The clearly furious priest reminded the bishop of Hernan’s most recent scandal, which allegedly included public drunkenness and sexual misconduct on a trip to Israel, witnessed by several seminarians. He asserted that the priest would have been charged with a criminal offense had his most recent victim “had the courage to report [him] to the Israeli authorities.”   

“In effect, you have protected and promoted man you have known for years to be a sexual predator,” the retired priest wrote. 

“...You have gone on record once more to priests and seminarians as a bishop who condones sexual misconduct,” he continued. 

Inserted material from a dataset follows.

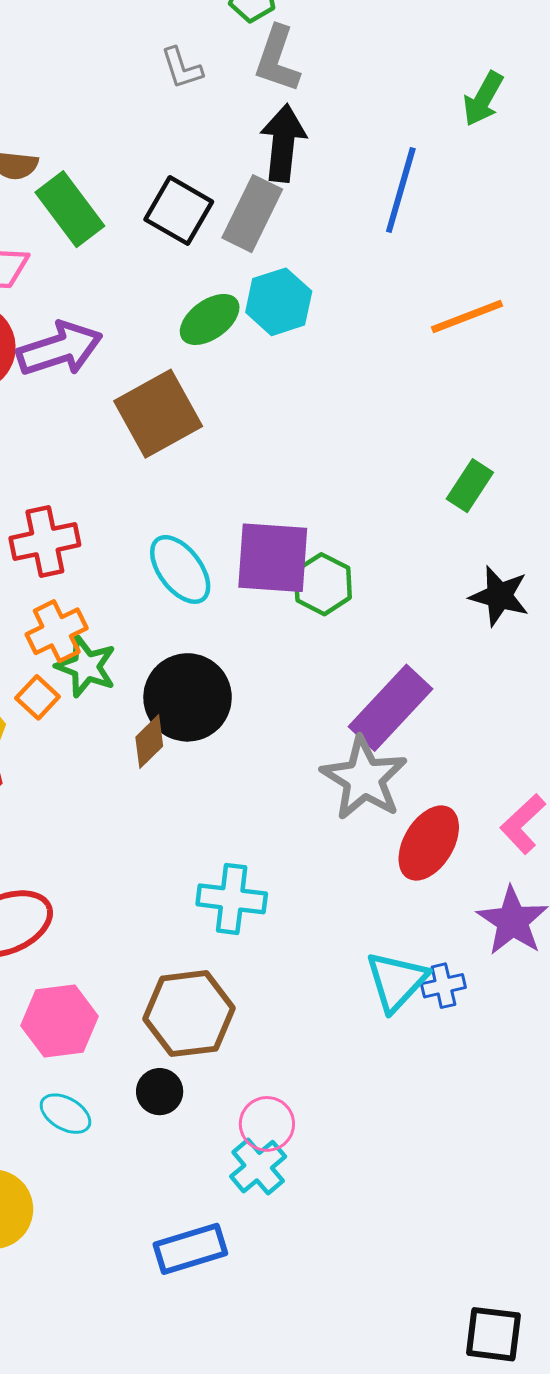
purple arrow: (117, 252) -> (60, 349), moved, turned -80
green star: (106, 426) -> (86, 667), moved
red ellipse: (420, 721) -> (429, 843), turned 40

“The word scandal is apt. To be scandalized is not merely to be shocked by the immoral behavior of another. It is to pursue the same behavior. In effect, you have given permission to seminarians and priests to engage in sexual misconduct [with] impunity. 

The parishioners, writing two months later, said that they had evidence that Arias had solicited young men in and out of Paterson. Reflecting on the scandals rocking the Church, they said that they did not want one “to engulf St. Margaret’s”. They had noticed that fewer and fewer people were coming to Mass there, and were worried that the situation would become even worse if their pastor’s misconduct became public knowledge before the bishop took action. 

“It is difficult for us to understand why he is the pastor of a church that has young men in the congregation and seminarians [who] live in the rectory,” they concluded. 

In its in-depth report, Church Militant identified Theodore McCarrick as a mentor of Serratelli when McCarrick was the Archbishop of Newark and Serratelli was a priest of that archdiocese. Serratelli was ordained to the episcopate in Newark and served that diocese as an auxiliary bishop. Church Militant’s sources also alleged that Serratelli had been to McCarrick’s notorious Jersey Shore beach house. 

Church Militant indicated that there have been complaints about Serratelli’s own conduct with seminarians and that he is facilitating “a gay seminarian pipeline from South America to the United States.”  

LifeSiteNews wrote to Bishop Serratelli inviting him to respond to the Church Militant story, but did not receive a reply.